The potential to increase economic development of our former dairy lands is evidenced by the financial support of the New York State Department of Agriculture and Markets. Through Harvest New York, they have funded the work of Livestock Processing and Marketing Specialist MacKenzie Waro. She has already had an impact through facilitation of several processing workshops and is currently conducting an extensive evaluation of processing and slaughter plants in New York and New England. The New York State Department of Agriculture has also funded the Stocker Initiative, which is focusing on increasing awareness of this enterprise as well as training would-be entrepreneurs. Agriculture Commissioner Richard Ball sees the resources available and wants to revitalize rural communities. Stocker cattle are one key component to that revitalization.

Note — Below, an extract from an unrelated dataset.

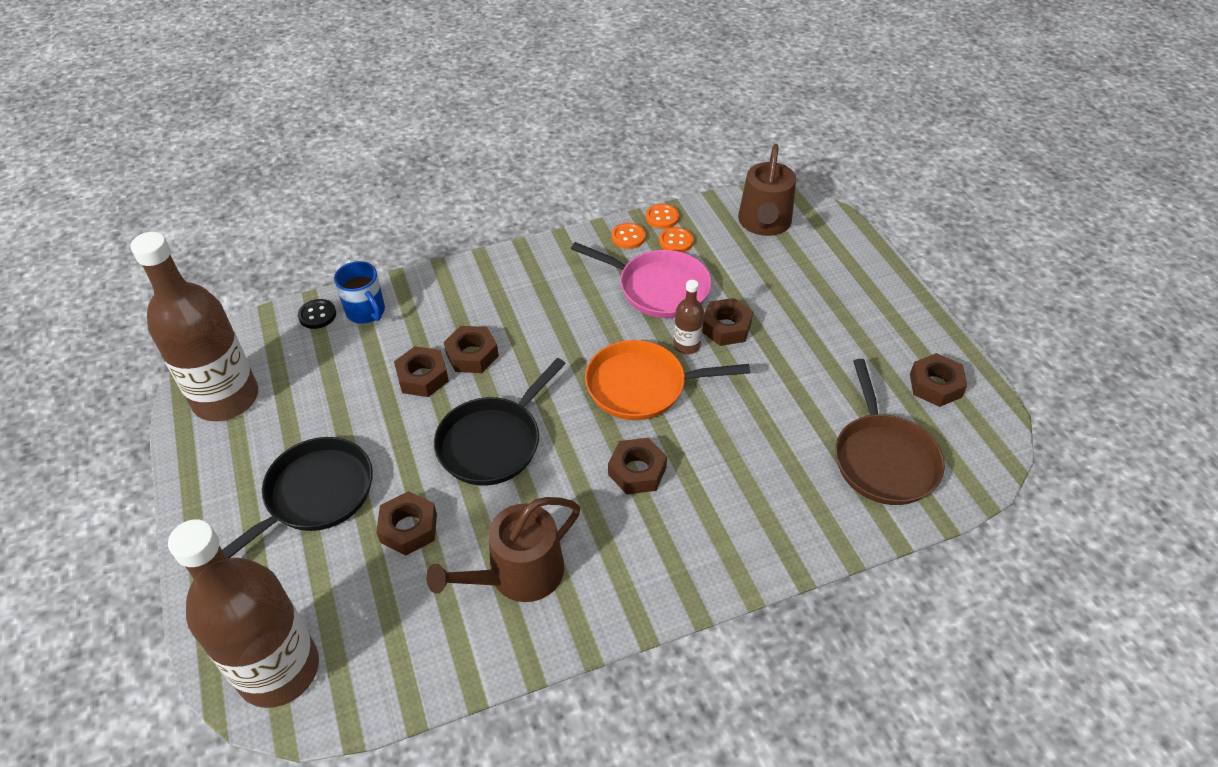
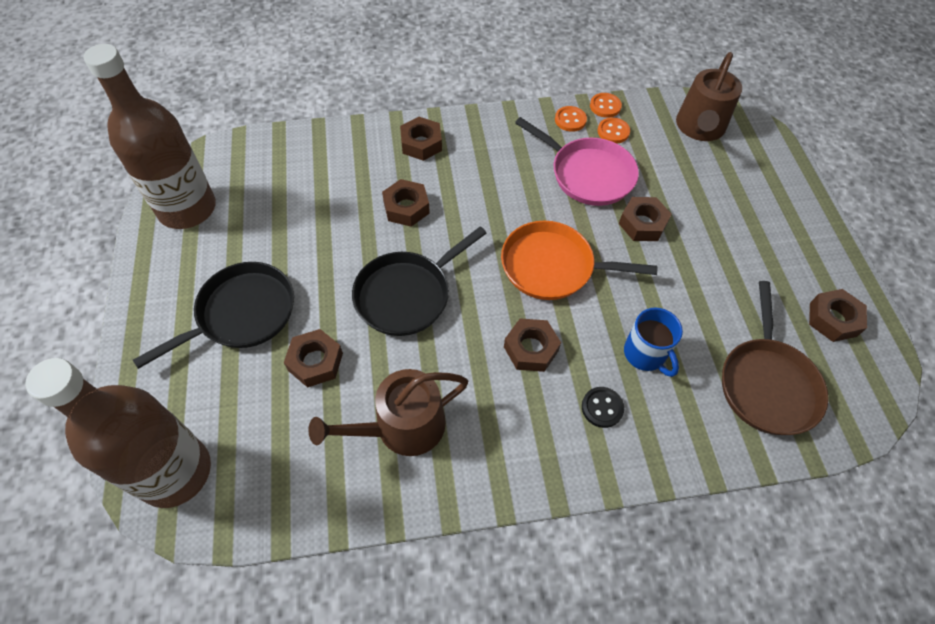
camera: 10 degrees right, 10 degrees up
(317, 315) = (281, 146): black button -> black button (602, 408)
(366, 312) = (323, 150): blue mug -> blue mug (645, 354)
(422, 377) = (358, 220): brown nut -> brown nut (421, 144)
(686, 345) = (602, 234): brown bottle -> none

Markets for grass-finished cattle are growing. Most farmers like production but are not too keen on marketing. There are an increasing number of organizations that are facilitating getting grass-finished beef to the large consumer base just hours within our reach.
Another specialty market that our savvy producers have begun to fill is “natural.” These markets do not allow added hormones and feed-delivered antibiotics. The connection between cattle that are coming off grass as stockers and the natural finisher is a natural. These stocker cattle are older, have an improved immune system and in general are healthier. This makes a perfect fit for the two production and marketing systems.
Direct-to-consumer sales is a key component to the marketing landscape. Matt LeRoux, marketing specialist, Cornell Cooperative Extension Specialist in Tompkins County, New York, has worked to make it easier for consumers to find locally produced meat. The Meat Suite is a region-wide website connecting consumers to farmers. The Meat Locker project provides freezer space for consumers to store their locally sourced meats.
The future is bright for the beef industry in New York and New England. With reasonable cost of production and a consumer base that is the envy of all, producers can proceed with confidence. However, no matter how you slice it, agriculture is not a “get rich quick” scheme. To provide a reasonable level of family income the producer has to be diligent in keeping costs down and never become complacent in a given production or marketing practice.
May is Beef Month – let’s celebrate what beef has to offer to consumers and Northeast farmers alike.